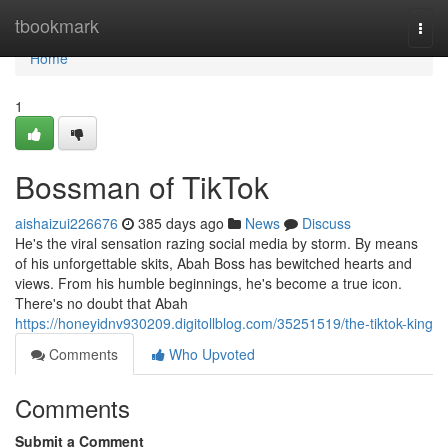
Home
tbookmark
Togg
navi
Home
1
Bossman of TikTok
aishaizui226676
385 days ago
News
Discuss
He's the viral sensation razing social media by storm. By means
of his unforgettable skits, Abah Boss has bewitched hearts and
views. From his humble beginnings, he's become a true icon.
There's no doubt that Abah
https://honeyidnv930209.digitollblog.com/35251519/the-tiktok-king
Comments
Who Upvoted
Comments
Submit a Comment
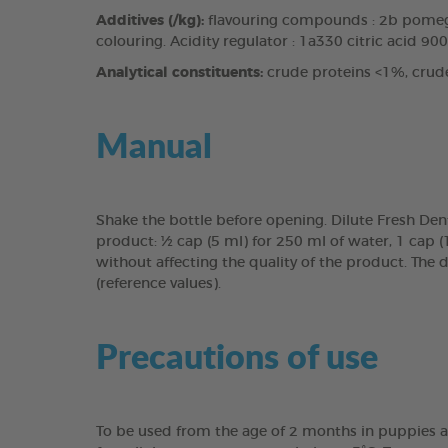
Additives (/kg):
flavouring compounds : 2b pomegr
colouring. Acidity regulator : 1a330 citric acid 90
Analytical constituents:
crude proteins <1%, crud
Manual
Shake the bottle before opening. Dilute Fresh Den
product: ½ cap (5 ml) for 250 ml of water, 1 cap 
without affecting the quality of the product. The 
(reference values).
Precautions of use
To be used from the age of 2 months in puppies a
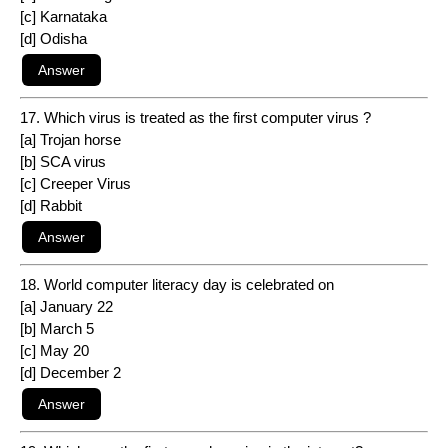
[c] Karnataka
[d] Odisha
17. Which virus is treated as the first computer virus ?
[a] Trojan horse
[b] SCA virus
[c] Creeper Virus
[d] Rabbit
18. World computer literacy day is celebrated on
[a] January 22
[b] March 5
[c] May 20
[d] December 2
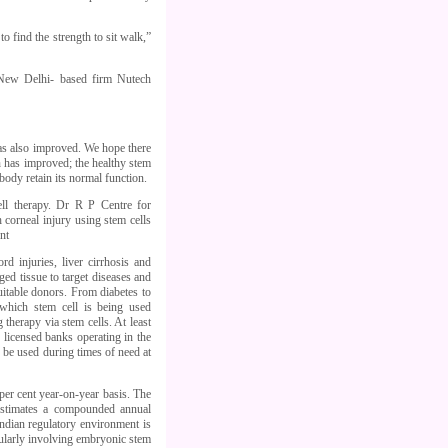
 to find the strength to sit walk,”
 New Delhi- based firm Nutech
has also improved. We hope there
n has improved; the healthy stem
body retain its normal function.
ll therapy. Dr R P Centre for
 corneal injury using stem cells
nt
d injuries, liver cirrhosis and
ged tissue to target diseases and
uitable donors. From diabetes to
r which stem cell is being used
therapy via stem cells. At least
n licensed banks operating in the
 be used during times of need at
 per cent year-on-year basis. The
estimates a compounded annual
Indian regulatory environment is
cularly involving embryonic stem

════════

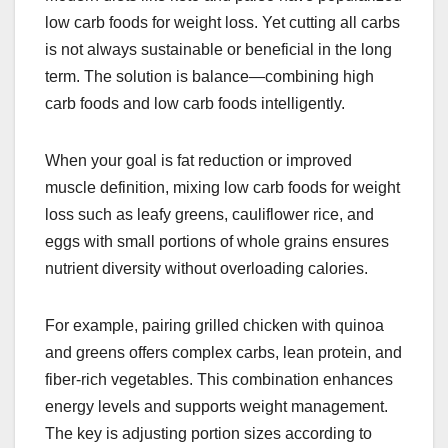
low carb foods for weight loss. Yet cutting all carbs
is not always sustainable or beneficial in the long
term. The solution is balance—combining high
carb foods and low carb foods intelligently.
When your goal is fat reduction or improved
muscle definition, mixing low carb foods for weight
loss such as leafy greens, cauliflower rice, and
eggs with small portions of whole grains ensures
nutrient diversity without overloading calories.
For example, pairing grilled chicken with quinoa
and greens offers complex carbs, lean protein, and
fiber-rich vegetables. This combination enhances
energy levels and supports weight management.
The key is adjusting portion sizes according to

════════

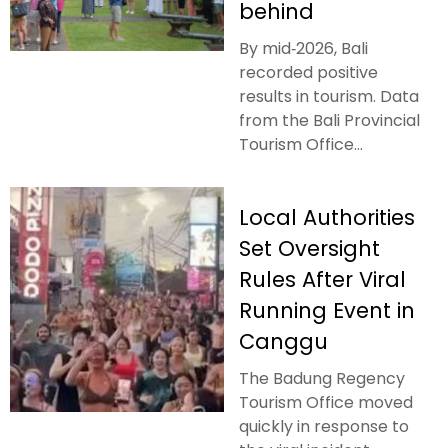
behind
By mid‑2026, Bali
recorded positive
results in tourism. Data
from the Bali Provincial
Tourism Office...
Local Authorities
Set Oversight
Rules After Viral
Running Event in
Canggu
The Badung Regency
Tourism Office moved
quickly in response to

════════

TASK REQUIREMENTS:
An exact copy of the lines above, from the one containing "muscle definition, mixing" down to the one containing "For example, pairing" and including both, is the whole answer; retype it and nothing else.

ANSWER TO THE EXERCISE:
muscle definition, mixing low carb foods for weight
loss such as leafy greens, cauliflower rice, and
eggs with small portions of whole grains ensures
nutrient diversity without overloading calories.
For example, pairing grilled chicken with quinoa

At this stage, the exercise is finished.